Although there are several catalysts that could impact the fundamentals in the long run, we don't see any near-term catalysts that will have a significant impact on the stock. To be fair, here are some of the catalysts going forward:
1. Dunkin' started selling the new K-Cups for use in Keurig brewing machines exclusively at Baskin-Robbins stores in California. The stock didn't do much with the news. So while this was a positive catalyst, it wasn't significant enough to provide any upside,
2. Dunkin' has been disciplined with cutting costs, as it did when one of its drive-thru's had a cost of over $600,000. This achievement has been priced into the stock with no new immediate plans to cut costs.
3. Management has stated that the majority of 2013 will be focused on the growth in core and developed markets.

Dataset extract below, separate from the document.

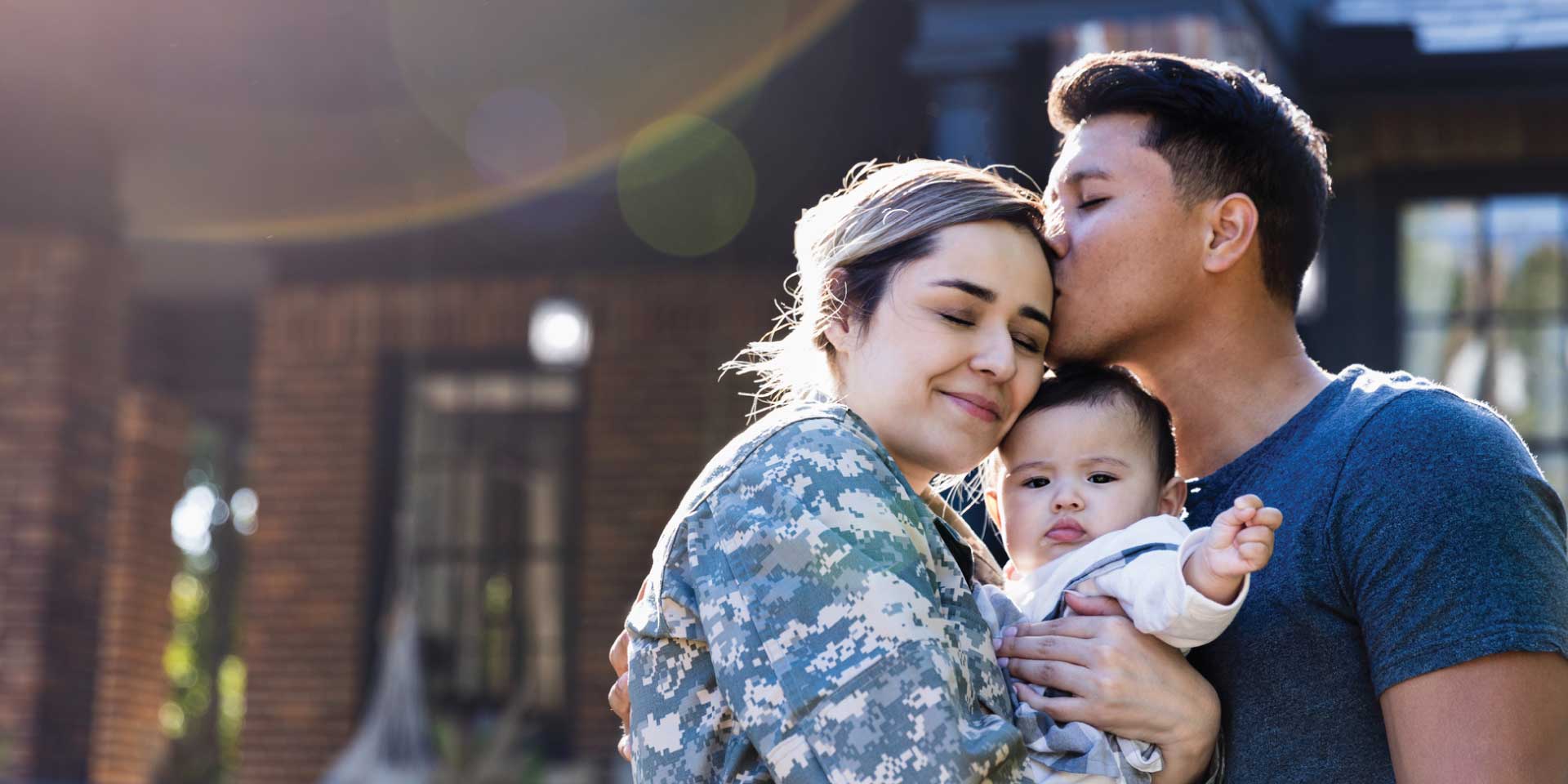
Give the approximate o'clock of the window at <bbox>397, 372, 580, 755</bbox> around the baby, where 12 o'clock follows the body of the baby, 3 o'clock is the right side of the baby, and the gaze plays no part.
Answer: The window is roughly at 5 o'clock from the baby.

This is good news, but once again not a short-term significant catalyst for the stock.
4. Even today, in comparison to Starbucks, Dunkin' seems to have a less diversified market base. Competition from Starbucks is tough as Starbucks expands into international markets, while Dunkin' is still struggling to expand its base in the U.S.
There are other names to explore when we look at the coffee and doughnut space. Dunkin' needs some significant catalysts to get our attention. According to the most recent 13F filings, the top five holders of Dunkin' stock are Fidelity Investments (17%), Jennison Associates (12%), Wellington Management (10.5%), Morgan Stanley Investment Management (7.6%), and Lone Pine Capital (6.7%).